=== BRANO PROPOSTO ===

Il Ministero dell’Istruzione, in effetti, come sottolineato dall’EDPB nelle linee guida relative all’utilizzo dei servizi cloud nelle PA, ha giustamente ricordato il dovere delle Istituzioniscolastiche – in qualità di titolari – di effettuare una valutazione d’impatto, ma – non possiamo non sottolinearlo – in relazione al trasferimento di dati extra UE ha omesso di considerare le conclusioni tratte dall’EDPB[2] in merito alle misure supplementari che dovrebbero essere previste nelle Standard Contractual Clauses, al fine di garantire il livello di protezione richiesto dal GDPR.
Come dichiara il Comitato, infatti, se il potere delle autorità pubbliche del paese destinatario di accedere ai dati personali trasferiti nel proprio territorio non è soggetto a limitazioni e trasgredisce, quindi, i principi di necessità e proporzionalità, difficilmente le garanzie contenute nelle clausole contrattuali tipo di cui all’art 46 del GDPR riescono a impedire del tutto che tale accesso avvenga. Di qui il paradosso: anche laddove gli istituti scolastici fossero in grado di negoziare con i colossi tecnologici misure di sicurezza supplementari efficaci, tali garanzie verrebbero sempre neutralizzate dal potere (quanto meno teorico) delle autorità statunitensi di accedere, in modo massivo e indiscriminato, ai dati trasferiti dall’UE. E, se poi si considerano le criticità derivanti dall’efficacia extraterritoriale del Cloud Act, che conferisce alle autorità federali statunitensi il potere di acquisire i dati detenuti dai provider USA, anche se ospitati su server in UE e senza supervisione alcuna, risulta evidente che l’unica soluzione definitiva alle problematiche sollevate – che di fatto mettono in discussione l’intera architettura web di cui disponiamo oggi – non potrà che scaturire da un accordo politico tra l’Unione Europea e gli Stati Uniti. E questo anche alla luce del silenzio attuale dell’Autorità nazionale, (come anche dell’EDPB) al riguardo, nonostante le sollecitazioni in tal senso da parte di numerosi giuristi.

=== CONTENUTO DEL MATERIALE ===
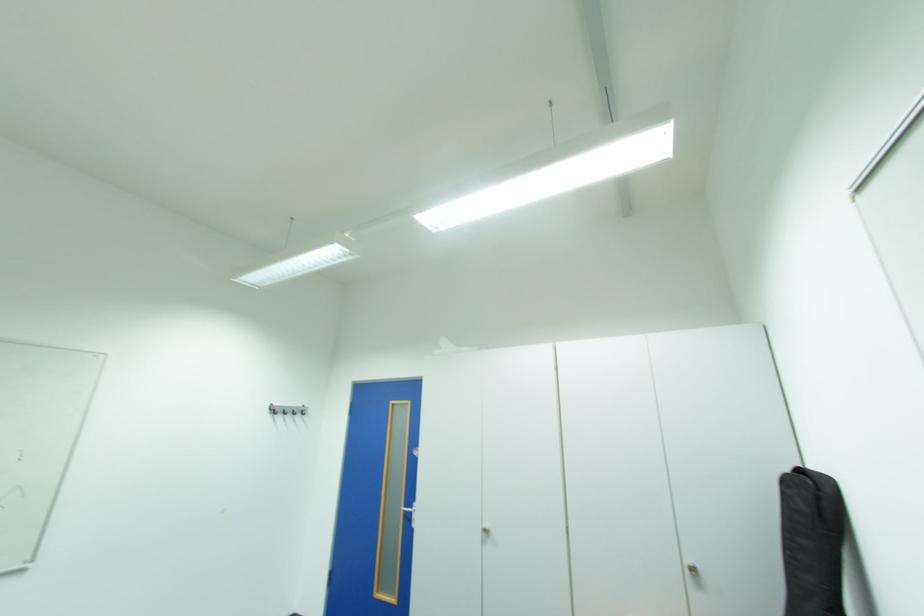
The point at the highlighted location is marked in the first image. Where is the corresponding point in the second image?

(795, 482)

=== COMPITO DA SVOLGERE ===
Continua il brano sulla protezione dei dati delle scuole nei servizi cloud, riprendendo subito dopo la sua ultima frase.

=== RISPOSTA ATTESA ===
Condizione imprescindibile per una nuova valutazione di adeguatezza – attualmente in discussione a Bruxelles – è che il Trans Atlantic Data Privacy Framework garantisca trasparenza e proporzionalità dei controlli eseguiti dalle autorità statunitensi per finalità di sicurezza, riconoscendo agli interessati strumenti di ricorso effettivi di tutela in sede amministrativa e giudiziaria.
Non possiamo non ricordare, comunque, che il Comitato dei Garanti ha espresso dubbi sul progetto di decisione di adeguatezza relativa al nuovo accordo, rilevando che permangono alcune delle criticità già sollevate in relazione al Privacy Shield, in particolare per quanto concerne sia l’effettivo esercizio dei diritti degli interessati, sia l’ampia esclusione delle informazioni disponibili al pubblico e sia il meccanismo pratico di ricorso.
Una palude tutta italiana
In senso diametralmente opposto rispetto alle indicazioni date, invece, alle scuole dal Governo francese[3], quindi, il Ministero dell’Istruzione italiano ritiene i due colossi del Big tech potenzialmente conformi al capo V del GDPR. E non si può non ricordare che la stessa Agenzia per l’Italia Digitale – sotto diverso profilo – ha rassicurato in passato le PA in merito alla sicurezza e all’affidabilità dei servizi forniti come cloud provider.
In tale palude tecnico-giuridico -politica, il silenzio del Garante denota un certo imbarazzo nel prendere decisioni complesse, probabilmente in attesa di un agognato coordinamento europeo su un problema oggettivamente complesso e dagli impatti devastanti.
Sta di fatto che gli istituti scolastici, come tutte le PA italiane, trovano sponda in merito all’avvenuta adozione delle soluzioni cloud oriented nelle stesse strategie del PNRR. Non si può non ricordare, in poche parole, che certe scelte si sono fondate proprio su piuttosto recenti strategie di digitalizzazione del nostro Sistema Paese.
Va benissimo, insomma, sognare una sovranità digitale europea e una gestione dei nostri affari digitali libera dalla schiavitù di soluzioni proprietarie oggi poggiate su un’oligarchia digitale in atto. Ma ricordiamoci anche che questa oligarchia è stata favorita dal nostro silenzio perdurato negli ultimi vent’anni, salvo svegliarci solo adesso, confidando in una normativa europea più attenta a protezione dei nostri diritti e libertà fondamentali[4].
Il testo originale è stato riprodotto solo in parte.